What’s unclear is the source of those credentials emails. Are they from employees at Microsoft sending credentials to clients, or is it automatically generated password reset emails that were exfiltrated?
They’ve apparently known about this since early January, but it appears that the infiltration has been ongoing since November. It’s still happening today.
That’s nearly SIX MONTHS of access to internal Microsoft systems.
Just spit balling, but here’s a question that nobody is asking:
How do you know when they’re no longer in your system?
Here’s another:
How do you know that nothing extra was left behind?
Or this one:
Why should anyone ever trust Microsoft ever again?
Or:
What guarantees can Microsoft ever make from here on out?
For your last two questions, the counterpoint is, if even Microsoft can’t stop a dedicated nation state, how can any other major service provider say they haven’t been compromised?
The standard now is, assume breach. While unfortunate, the industry average for MTTD is in months. Microsoft was at least good enough to detect it within six.
Can Broadcom or Palo Alto say the same? Amazon, Google, Apple, Cisco?
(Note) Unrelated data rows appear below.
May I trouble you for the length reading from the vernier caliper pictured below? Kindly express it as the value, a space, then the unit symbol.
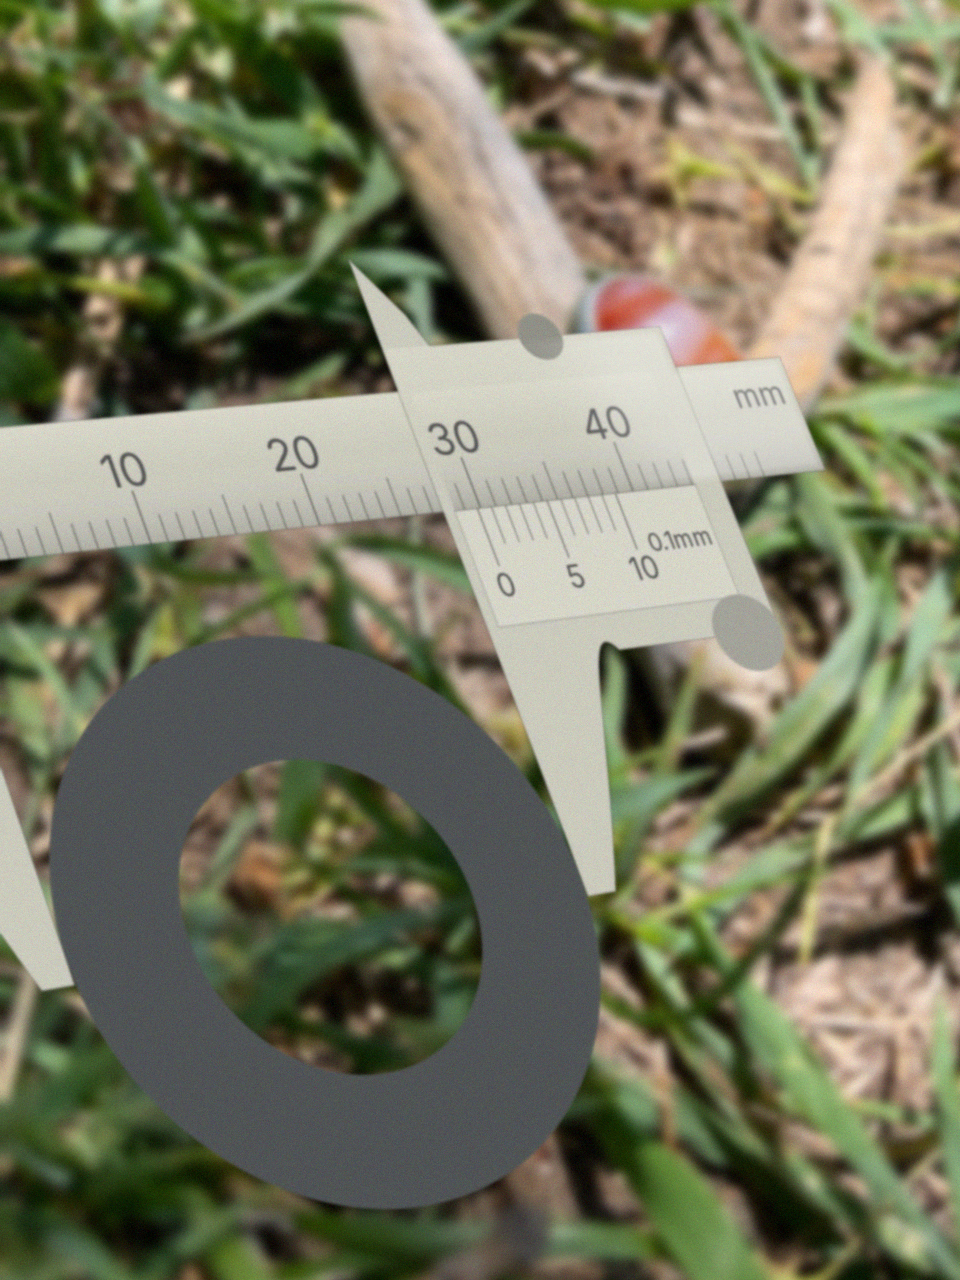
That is 29.8 mm
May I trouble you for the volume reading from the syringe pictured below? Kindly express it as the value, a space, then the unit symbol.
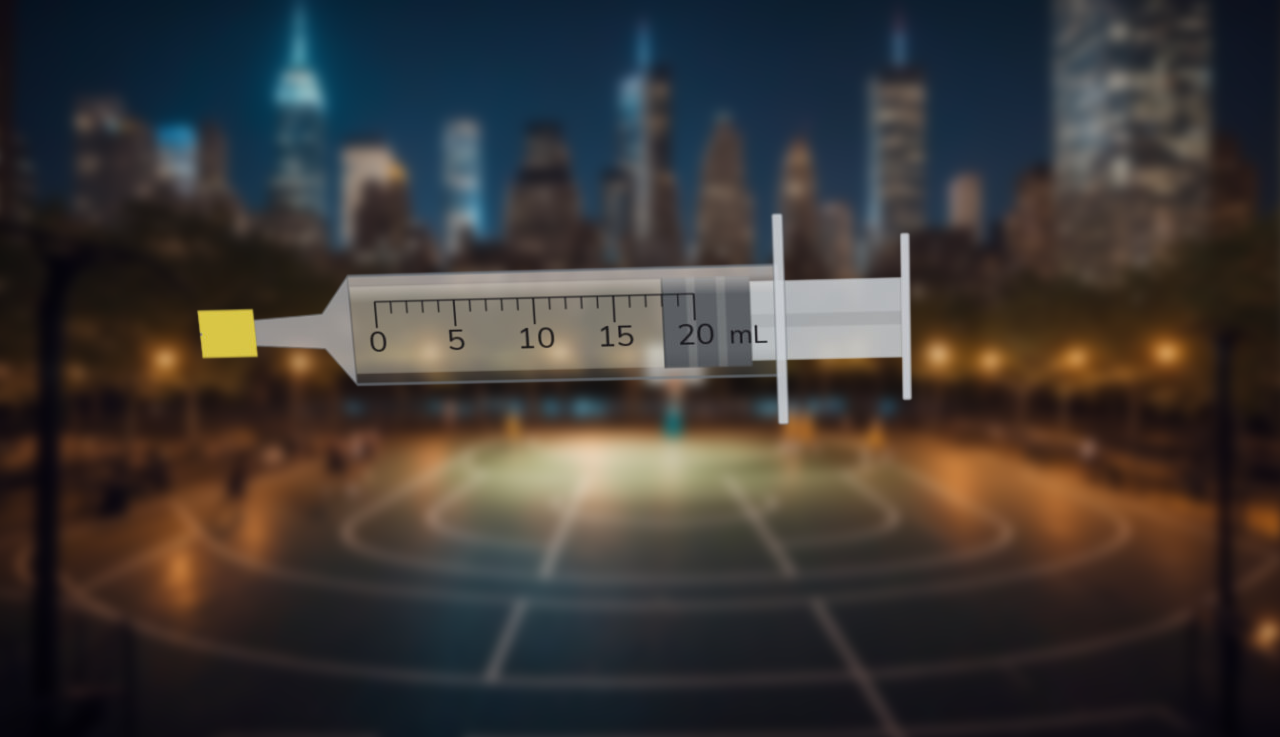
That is 18 mL
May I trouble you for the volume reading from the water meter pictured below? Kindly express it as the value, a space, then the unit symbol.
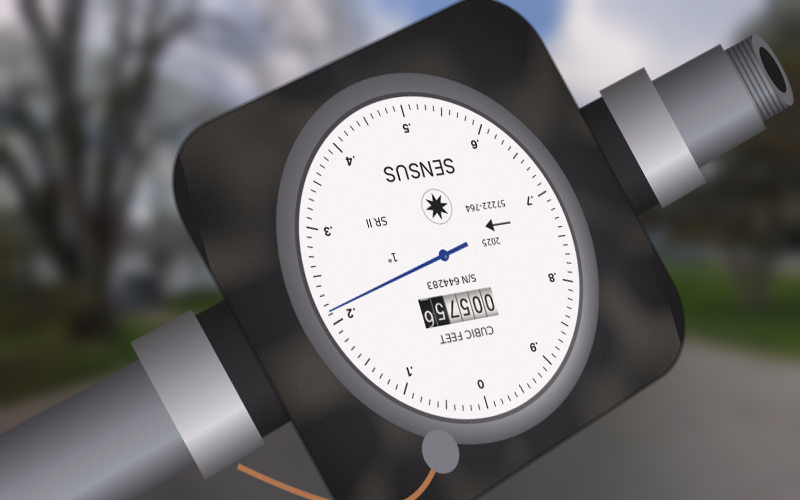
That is 5756.21 ft³
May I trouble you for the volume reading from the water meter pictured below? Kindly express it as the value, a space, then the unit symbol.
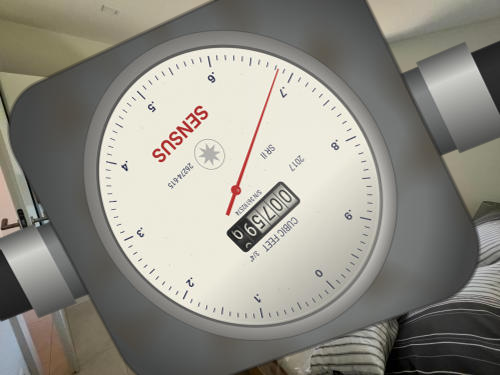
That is 7598.68 ft³
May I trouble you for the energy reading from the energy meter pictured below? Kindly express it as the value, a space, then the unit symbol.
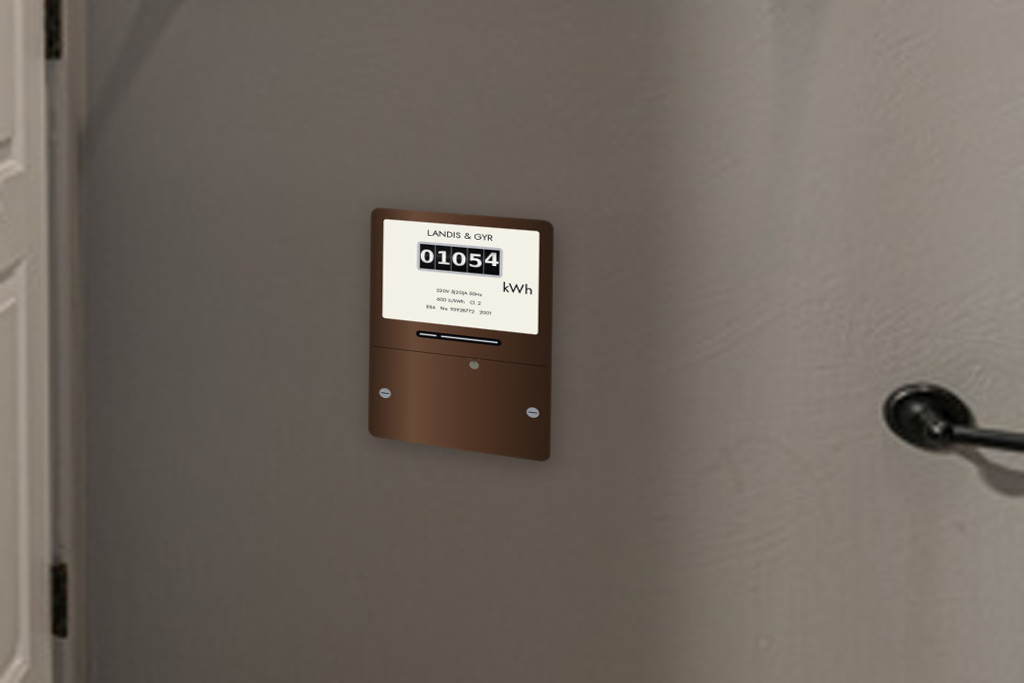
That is 1054 kWh
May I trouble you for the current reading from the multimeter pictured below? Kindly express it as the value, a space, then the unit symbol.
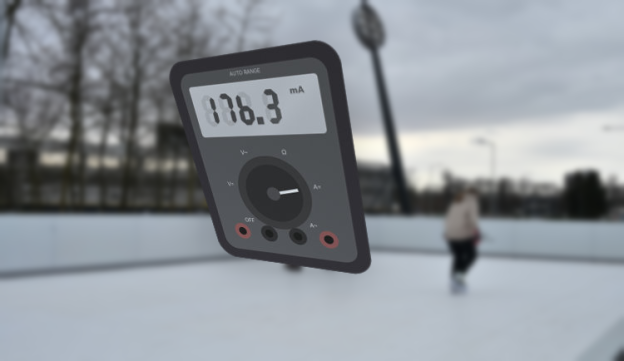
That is 176.3 mA
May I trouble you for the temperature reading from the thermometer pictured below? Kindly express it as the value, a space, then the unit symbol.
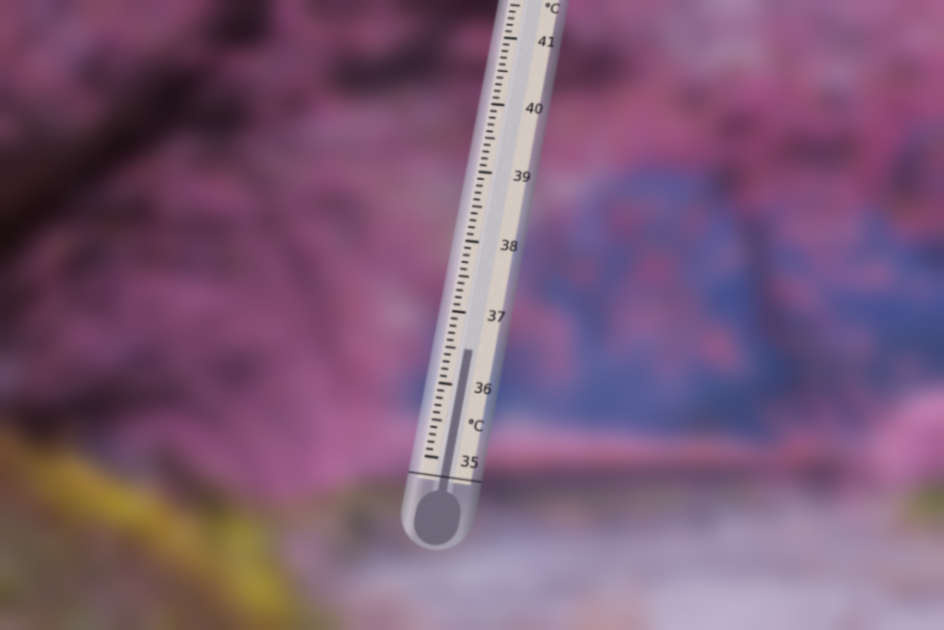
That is 36.5 °C
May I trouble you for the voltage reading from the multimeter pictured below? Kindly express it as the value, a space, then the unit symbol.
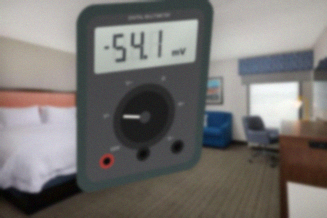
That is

It’s why I think it’s a shame the zero-trust is kinda a buzzword. this is exactly the type of situation where an actual zero trust architecture would be extremely useful.
I think that zero trust is not enough.
I think that you need to assume that you are going to be compromised and put processes and procedures in place before that happens to ensure business continuity.
im approaching zero trust as assume everything is compromised until you verify it is not
Maybe cyber resilience? Quick identify, respond and recover from an incident.